- [WHAT THE EXERCISE ASKS] Search the data for the string "EXECUTE" and extract every line where it appears.

-------- DATA EXTRACTS

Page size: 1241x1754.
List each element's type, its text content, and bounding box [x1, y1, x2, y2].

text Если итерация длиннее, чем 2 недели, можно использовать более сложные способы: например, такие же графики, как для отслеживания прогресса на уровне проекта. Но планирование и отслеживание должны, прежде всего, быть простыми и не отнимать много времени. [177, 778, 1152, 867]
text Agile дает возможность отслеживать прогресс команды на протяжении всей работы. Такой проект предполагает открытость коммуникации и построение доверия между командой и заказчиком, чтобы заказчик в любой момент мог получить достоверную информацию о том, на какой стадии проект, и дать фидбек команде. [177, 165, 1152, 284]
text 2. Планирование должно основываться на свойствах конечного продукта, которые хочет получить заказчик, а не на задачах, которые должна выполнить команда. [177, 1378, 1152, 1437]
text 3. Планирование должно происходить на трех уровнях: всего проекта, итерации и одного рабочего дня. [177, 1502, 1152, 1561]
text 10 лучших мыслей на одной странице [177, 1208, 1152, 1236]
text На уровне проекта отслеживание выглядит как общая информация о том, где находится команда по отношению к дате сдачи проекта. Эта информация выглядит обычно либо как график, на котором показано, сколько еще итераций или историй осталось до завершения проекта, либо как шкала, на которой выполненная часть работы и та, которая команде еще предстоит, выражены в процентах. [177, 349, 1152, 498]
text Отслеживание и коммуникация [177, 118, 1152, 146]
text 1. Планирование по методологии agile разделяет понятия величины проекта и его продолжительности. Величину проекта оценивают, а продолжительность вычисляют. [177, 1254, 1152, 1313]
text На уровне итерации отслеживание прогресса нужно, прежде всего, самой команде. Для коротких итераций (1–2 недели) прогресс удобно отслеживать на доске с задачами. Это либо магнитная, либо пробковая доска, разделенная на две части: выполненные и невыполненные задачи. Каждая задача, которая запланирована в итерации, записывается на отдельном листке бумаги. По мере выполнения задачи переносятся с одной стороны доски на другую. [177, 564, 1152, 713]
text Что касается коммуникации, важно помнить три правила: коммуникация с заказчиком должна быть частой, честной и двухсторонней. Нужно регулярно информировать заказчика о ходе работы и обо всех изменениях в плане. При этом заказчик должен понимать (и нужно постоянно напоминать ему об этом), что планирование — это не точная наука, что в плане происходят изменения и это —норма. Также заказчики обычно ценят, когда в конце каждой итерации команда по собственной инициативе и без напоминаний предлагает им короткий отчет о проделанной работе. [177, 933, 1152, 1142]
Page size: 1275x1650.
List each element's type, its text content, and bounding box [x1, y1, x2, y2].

----------------
-------- DATA EXTRACTS

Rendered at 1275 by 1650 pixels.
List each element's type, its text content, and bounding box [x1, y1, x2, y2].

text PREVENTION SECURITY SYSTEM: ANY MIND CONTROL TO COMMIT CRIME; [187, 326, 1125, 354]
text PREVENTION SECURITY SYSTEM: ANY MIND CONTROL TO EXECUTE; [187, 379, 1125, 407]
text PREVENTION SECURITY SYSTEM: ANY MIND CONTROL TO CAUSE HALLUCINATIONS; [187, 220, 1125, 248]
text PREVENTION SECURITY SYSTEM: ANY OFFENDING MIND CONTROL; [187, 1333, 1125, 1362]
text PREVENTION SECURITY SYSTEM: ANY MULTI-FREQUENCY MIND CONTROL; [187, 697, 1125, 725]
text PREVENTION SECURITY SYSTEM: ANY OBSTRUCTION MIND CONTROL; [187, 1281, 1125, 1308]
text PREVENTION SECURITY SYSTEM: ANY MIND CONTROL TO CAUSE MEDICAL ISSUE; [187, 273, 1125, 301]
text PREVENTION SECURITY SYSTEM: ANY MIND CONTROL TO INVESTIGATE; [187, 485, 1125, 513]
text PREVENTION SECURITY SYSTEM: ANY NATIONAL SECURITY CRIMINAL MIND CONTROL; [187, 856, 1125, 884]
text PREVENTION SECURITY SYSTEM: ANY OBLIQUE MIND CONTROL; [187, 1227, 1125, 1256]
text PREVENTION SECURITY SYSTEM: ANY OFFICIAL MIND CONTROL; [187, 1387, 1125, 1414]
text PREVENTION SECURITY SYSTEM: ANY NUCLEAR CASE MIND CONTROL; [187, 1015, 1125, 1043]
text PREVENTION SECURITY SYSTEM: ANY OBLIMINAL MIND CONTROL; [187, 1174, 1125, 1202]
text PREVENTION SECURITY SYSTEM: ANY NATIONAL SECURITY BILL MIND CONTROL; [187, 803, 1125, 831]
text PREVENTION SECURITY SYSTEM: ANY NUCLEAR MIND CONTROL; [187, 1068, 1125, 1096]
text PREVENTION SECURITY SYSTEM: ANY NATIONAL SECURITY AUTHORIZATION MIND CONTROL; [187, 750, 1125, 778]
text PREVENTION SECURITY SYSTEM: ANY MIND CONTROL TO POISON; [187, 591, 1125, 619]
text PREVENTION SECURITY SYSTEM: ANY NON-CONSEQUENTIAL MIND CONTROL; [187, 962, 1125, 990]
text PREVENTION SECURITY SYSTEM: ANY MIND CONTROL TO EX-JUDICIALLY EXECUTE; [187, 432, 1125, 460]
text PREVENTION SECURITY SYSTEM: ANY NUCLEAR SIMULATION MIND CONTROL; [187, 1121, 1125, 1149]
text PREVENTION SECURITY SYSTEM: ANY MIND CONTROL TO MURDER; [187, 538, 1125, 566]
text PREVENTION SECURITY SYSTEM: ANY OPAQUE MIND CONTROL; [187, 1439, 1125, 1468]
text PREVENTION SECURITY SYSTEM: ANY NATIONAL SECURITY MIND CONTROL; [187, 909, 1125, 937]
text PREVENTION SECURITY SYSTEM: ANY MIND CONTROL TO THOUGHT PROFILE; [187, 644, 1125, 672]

----------------
-------- DATA EXTRACTS

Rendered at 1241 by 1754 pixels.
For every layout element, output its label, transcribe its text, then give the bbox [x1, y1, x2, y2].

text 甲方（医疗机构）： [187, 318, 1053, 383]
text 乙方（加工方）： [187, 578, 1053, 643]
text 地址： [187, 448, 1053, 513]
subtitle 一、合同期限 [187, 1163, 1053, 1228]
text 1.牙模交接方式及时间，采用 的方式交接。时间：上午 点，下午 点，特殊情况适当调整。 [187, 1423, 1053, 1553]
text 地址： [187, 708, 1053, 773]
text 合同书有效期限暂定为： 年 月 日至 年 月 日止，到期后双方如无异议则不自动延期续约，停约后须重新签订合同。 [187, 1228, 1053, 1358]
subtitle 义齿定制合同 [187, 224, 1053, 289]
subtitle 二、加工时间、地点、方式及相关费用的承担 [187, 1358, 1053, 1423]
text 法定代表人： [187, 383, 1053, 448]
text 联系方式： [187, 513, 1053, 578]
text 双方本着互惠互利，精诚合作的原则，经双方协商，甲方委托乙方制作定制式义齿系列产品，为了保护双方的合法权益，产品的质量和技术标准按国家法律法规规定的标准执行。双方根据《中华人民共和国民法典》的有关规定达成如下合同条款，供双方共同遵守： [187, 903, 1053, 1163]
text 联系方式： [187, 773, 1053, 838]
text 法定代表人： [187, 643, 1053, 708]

----------------

- [ANSWER TO THE PROBLEM]
text PREVENTION SECURITY SYSTEM: ANY MIND CONTROL TO EXECUTE; [187, 379, 1125, 407]
text PREVENTION SECURITY SYSTEM: ANY MIND CONTROL TO EX-JUDICIALLY EXECUTE; [187, 432, 1125, 460]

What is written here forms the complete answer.